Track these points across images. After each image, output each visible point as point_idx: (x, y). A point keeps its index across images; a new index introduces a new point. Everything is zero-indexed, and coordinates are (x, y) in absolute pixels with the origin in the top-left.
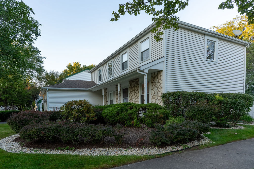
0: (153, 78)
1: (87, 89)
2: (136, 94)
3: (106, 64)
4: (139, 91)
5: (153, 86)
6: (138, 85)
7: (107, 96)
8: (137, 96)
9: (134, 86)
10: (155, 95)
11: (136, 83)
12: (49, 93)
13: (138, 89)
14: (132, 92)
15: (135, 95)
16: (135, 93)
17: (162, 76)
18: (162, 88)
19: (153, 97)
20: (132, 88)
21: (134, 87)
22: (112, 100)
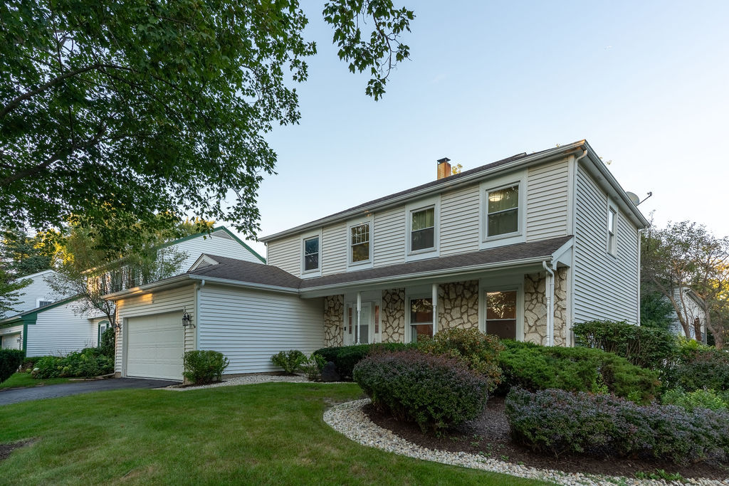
0: (534, 282)
1: (297, 290)
2: (465, 317)
3: (343, 226)
4: (477, 310)
5: (534, 302)
6: (476, 296)
7: (343, 313)
8: (469, 321)
9: (463, 297)
10: (538, 323)
11: (469, 289)
12: (204, 294)
13: (473, 305)
14: (451, 310)
15: (461, 318)
16: (462, 314)
17: (564, 282)
18: (565, 309)
19: (533, 329)
20: (450, 300)
21: (460, 298)
22: (367, 326)
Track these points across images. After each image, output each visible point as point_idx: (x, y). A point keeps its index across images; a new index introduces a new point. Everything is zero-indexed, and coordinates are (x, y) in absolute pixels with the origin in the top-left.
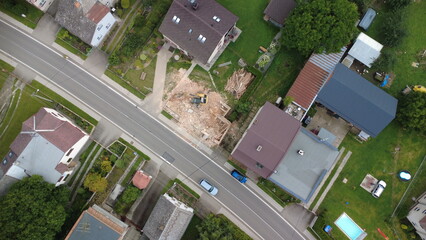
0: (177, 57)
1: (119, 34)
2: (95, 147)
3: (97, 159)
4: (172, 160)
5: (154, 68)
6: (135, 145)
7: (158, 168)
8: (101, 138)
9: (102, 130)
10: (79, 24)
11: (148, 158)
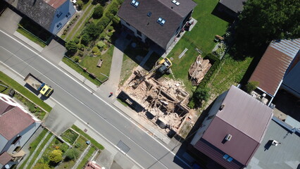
0: (134, 45)
1: (79, 24)
2: (47, 135)
3: (48, 148)
4: (127, 150)
5: (112, 56)
6: (90, 133)
7: (112, 158)
8: (54, 125)
9: (55, 117)
10: (39, 10)
11: (102, 148)
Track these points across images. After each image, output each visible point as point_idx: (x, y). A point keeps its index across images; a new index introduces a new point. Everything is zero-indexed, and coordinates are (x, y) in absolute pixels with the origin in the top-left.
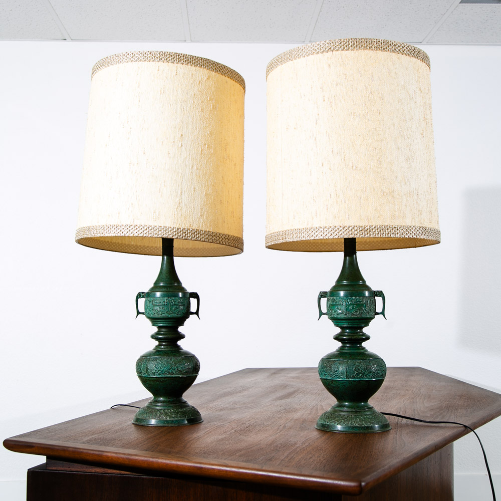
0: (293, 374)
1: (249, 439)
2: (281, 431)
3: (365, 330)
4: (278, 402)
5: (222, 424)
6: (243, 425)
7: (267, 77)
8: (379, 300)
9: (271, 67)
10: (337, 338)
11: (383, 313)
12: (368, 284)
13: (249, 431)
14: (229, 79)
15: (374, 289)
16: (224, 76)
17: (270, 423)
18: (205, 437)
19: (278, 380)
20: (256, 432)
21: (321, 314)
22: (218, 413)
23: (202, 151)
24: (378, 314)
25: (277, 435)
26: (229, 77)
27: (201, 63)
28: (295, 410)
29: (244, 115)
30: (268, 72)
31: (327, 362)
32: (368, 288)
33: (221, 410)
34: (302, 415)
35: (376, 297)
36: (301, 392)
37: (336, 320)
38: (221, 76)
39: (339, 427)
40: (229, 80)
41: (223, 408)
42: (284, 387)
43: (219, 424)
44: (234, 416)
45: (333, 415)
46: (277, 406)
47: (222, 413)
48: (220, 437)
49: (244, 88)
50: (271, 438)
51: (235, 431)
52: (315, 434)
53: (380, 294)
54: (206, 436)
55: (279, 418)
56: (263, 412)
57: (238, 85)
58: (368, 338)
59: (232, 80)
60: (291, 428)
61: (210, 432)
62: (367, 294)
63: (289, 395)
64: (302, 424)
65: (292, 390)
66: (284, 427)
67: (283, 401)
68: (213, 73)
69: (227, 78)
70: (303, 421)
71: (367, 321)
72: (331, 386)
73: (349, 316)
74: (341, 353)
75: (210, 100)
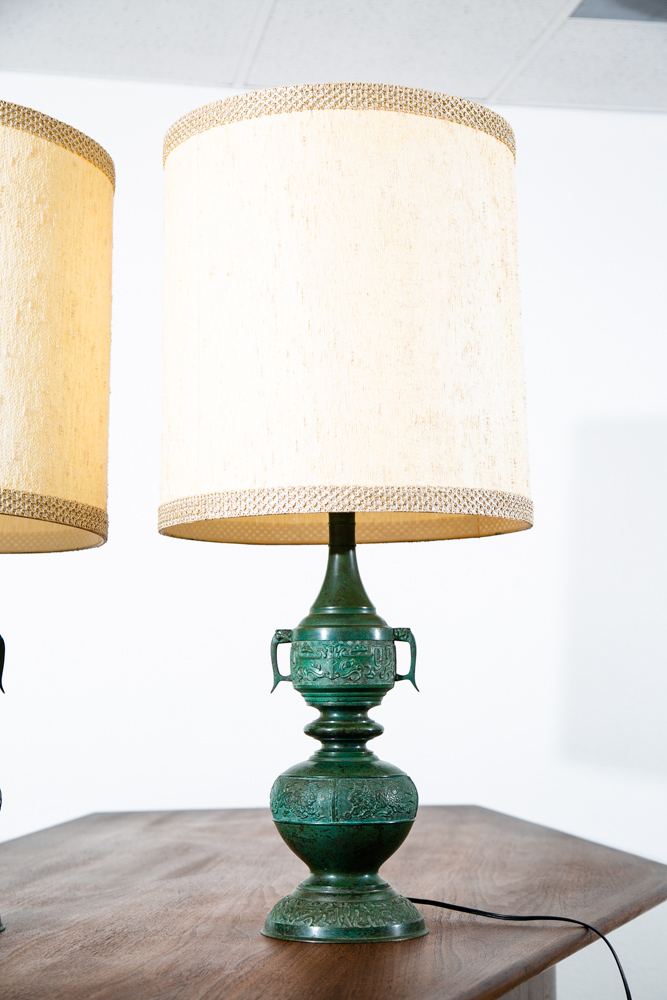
0: (203, 823)
1: (116, 962)
2: (186, 944)
3: (373, 714)
4: (174, 883)
5: (49, 932)
6: (99, 934)
7: (165, 158)
8: (402, 648)
9: (174, 138)
10: (312, 732)
11: (411, 677)
12: (379, 613)
13: (114, 945)
14: (81, 158)
15: (392, 624)
16: (68, 152)
17: (159, 927)
18: (13, 963)
19: (169, 836)
20: (129, 948)
21: (278, 678)
22: (37, 910)
23: (18, 315)
24: (400, 678)
25: (179, 952)
26: (79, 154)
27: (18, 117)
28: (214, 899)
29: (111, 239)
30: (168, 146)
31: (289, 786)
32: (379, 622)
33: (44, 903)
34: (230, 909)
35: (396, 642)
36: (222, 860)
37: (309, 692)
38: (63, 149)
39: (316, 931)
40: (79, 160)
41: (49, 899)
42: (184, 849)
43: (43, 934)
44: (76, 916)
45: (302, 904)
46: (172, 890)
47: (47, 909)
48: (49, 961)
49: (113, 182)
50: (164, 959)
51: (83, 947)
52: (262, 948)
53: (405, 635)
54: (15, 961)
55: (179, 916)
56: (141, 905)
57: (100, 172)
58: (378, 732)
59: (86, 161)
60: (207, 936)
61: (25, 951)
62: (377, 634)
63: (197, 867)
64: (233, 927)
65: (200, 857)
66: (193, 934)
67: (185, 880)
68: (44, 143)
69: (75, 155)
70: (234, 921)
71: (376, 693)
72: (298, 839)
73: (340, 682)
74: (320, 765)
75: (37, 203)
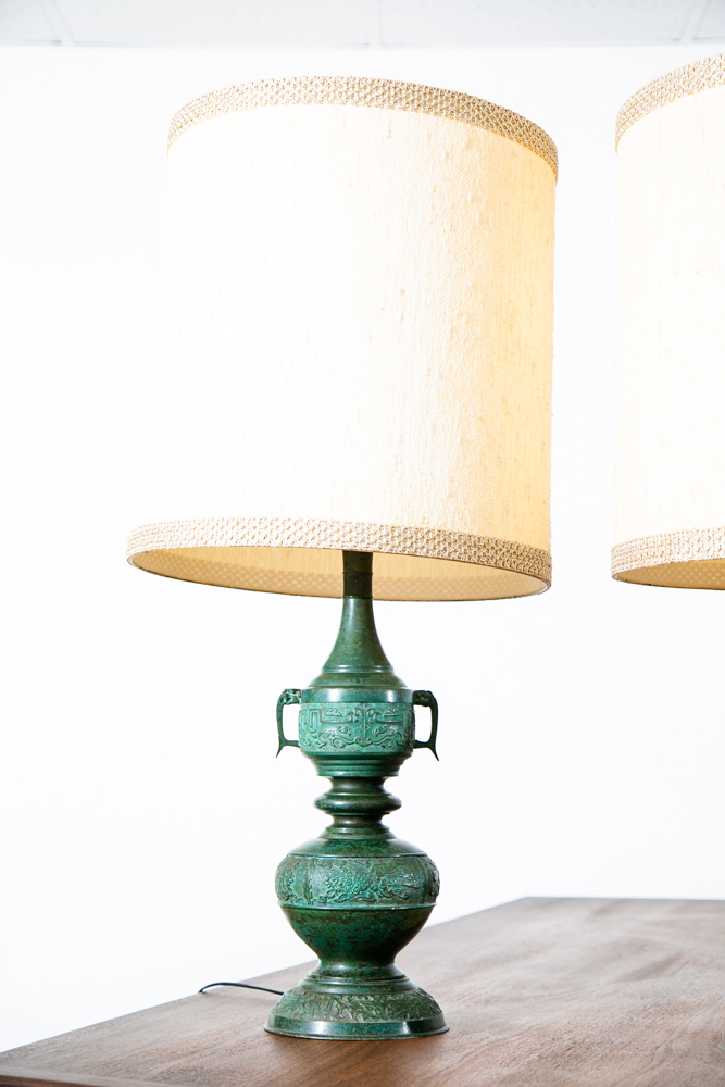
0: (656, 915)
1: (583, 1078)
2: (662, 1062)
4: (634, 987)
5: (499, 1037)
6: (556, 1043)
7: (618, 139)
9: (630, 113)
13: (577, 1057)
14: (521, 145)
16: (507, 140)
17: (626, 1039)
18: (465, 1071)
19: (618, 929)
20: (595, 1062)
22: (482, 1010)
23: (452, 331)
25: (655, 1072)
26: (519, 142)
27: (453, 105)
28: (685, 1009)
29: (553, 238)
30: (622, 124)
33: (487, 1002)
34: (708, 1022)
36: (687, 962)
38: (501, 138)
40: (520, 149)
41: (493, 997)
42: (639, 947)
43: (492, 1038)
44: (527, 1019)
46: (633, 996)
47: (492, 1009)
48: (505, 1072)
49: (555, 172)
50: (639, 1079)
51: (541, 1057)
54: (467, 1068)
55: (648, 1027)
56: (599, 1011)
57: (542, 160)
59: (527, 149)
60: (685, 1055)
61: (476, 1057)
63: (658, 969)
64: (716, 1046)
65: (660, 956)
66: (668, 1051)
67: (647, 984)
68: (481, 132)
69: (515, 143)
70: (715, 1039)
75: (472, 202)
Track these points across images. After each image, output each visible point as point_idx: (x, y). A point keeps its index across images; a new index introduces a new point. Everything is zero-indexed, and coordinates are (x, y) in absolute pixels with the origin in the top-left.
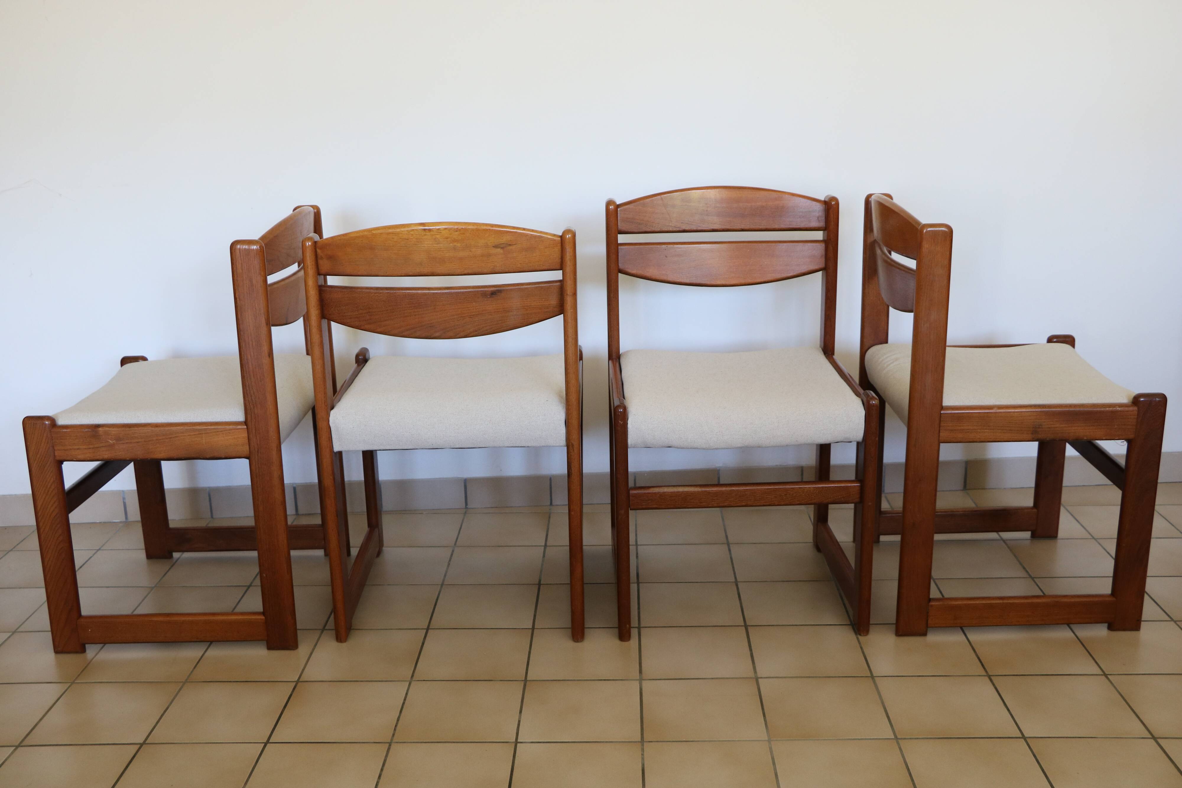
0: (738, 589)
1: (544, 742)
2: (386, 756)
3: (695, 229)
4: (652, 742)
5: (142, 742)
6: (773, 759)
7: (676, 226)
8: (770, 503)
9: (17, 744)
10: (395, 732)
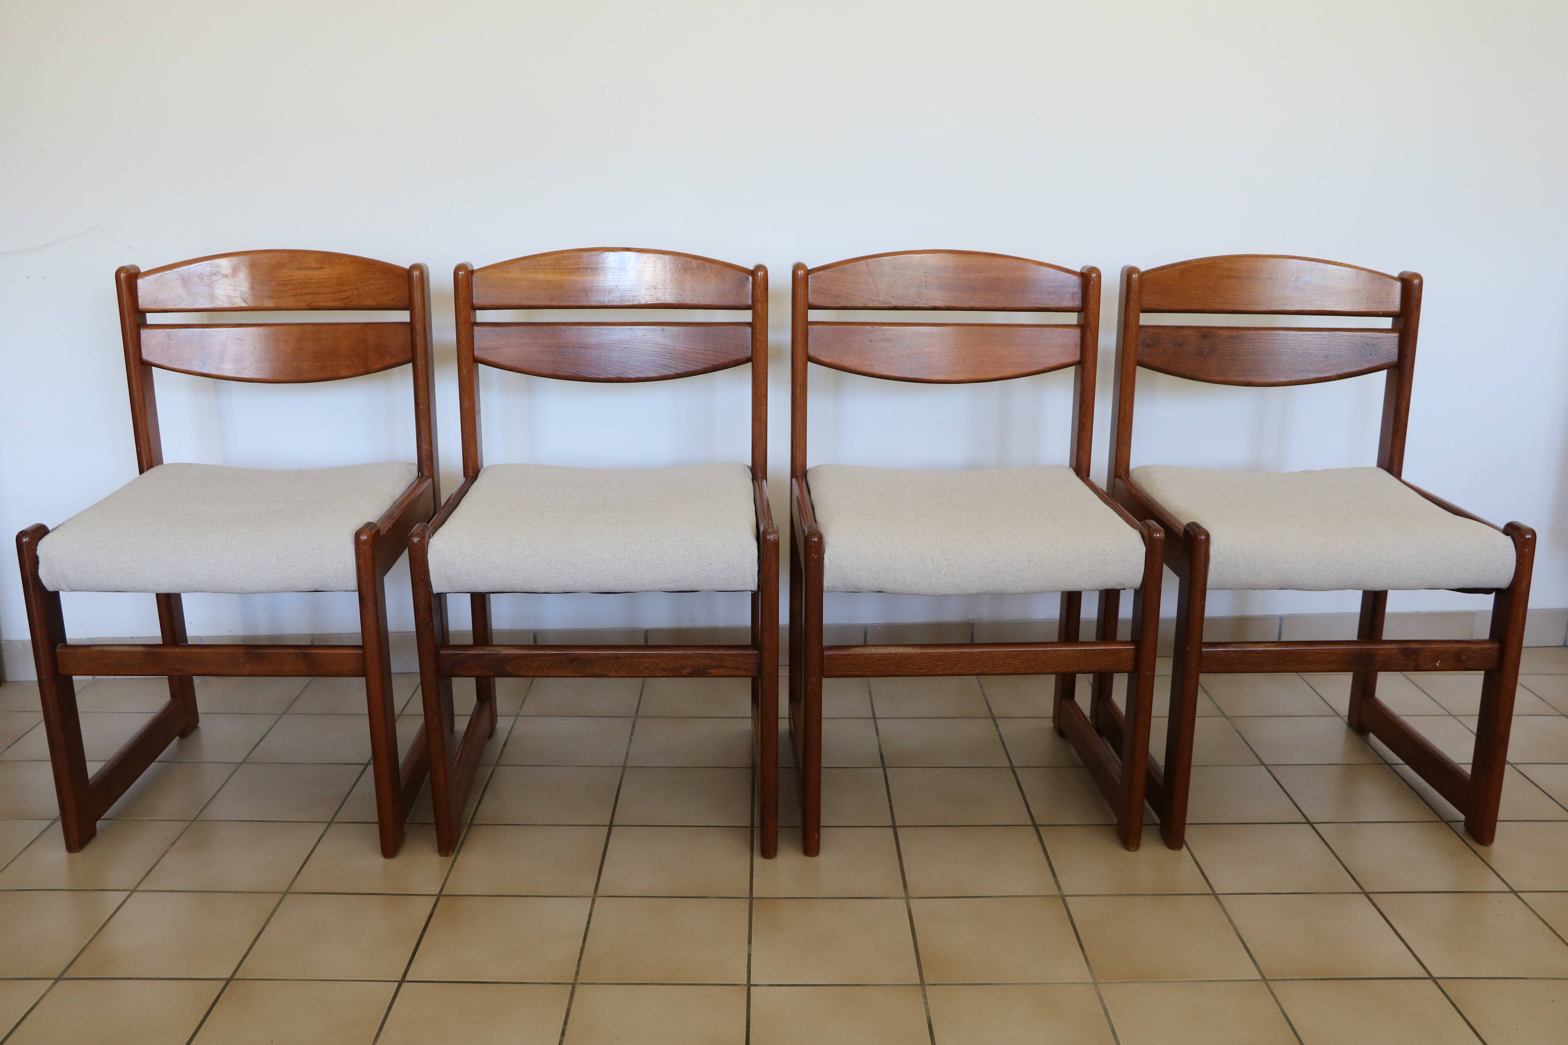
0: (1016, 776)
1: (787, 985)
2: (570, 1003)
3: (910, 305)
4: (935, 985)
5: (228, 976)
6: (1105, 1009)
7: (885, 301)
8: (1014, 671)
9: (57, 976)
10: (579, 969)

* **Activity**:
Take the lines above from the one containing "38: (221, 76)" to the one containing "74: (341, 353)" and retype them exactly, both ends included, with nothing added.

* **Final answer**:
38: (221, 76)
39: (339, 427)
40: (229, 80)
41: (223, 408)
42: (284, 387)
43: (219, 424)
44: (234, 416)
45: (333, 415)
46: (277, 406)
47: (222, 413)
48: (220, 437)
49: (244, 88)
50: (271, 438)
51: (235, 431)
52: (315, 434)
53: (380, 294)
54: (206, 436)
55: (279, 418)
56: (263, 412)
57: (238, 85)
58: (368, 338)
59: (232, 80)
60: (291, 428)
61: (210, 432)
62: (367, 294)
63: (289, 395)
64: (302, 424)
65: (292, 390)
66: (284, 427)
67: (283, 401)
68: (213, 73)
69: (227, 78)
70: (303, 421)
71: (367, 321)
72: (331, 386)
73: (349, 316)
74: (341, 353)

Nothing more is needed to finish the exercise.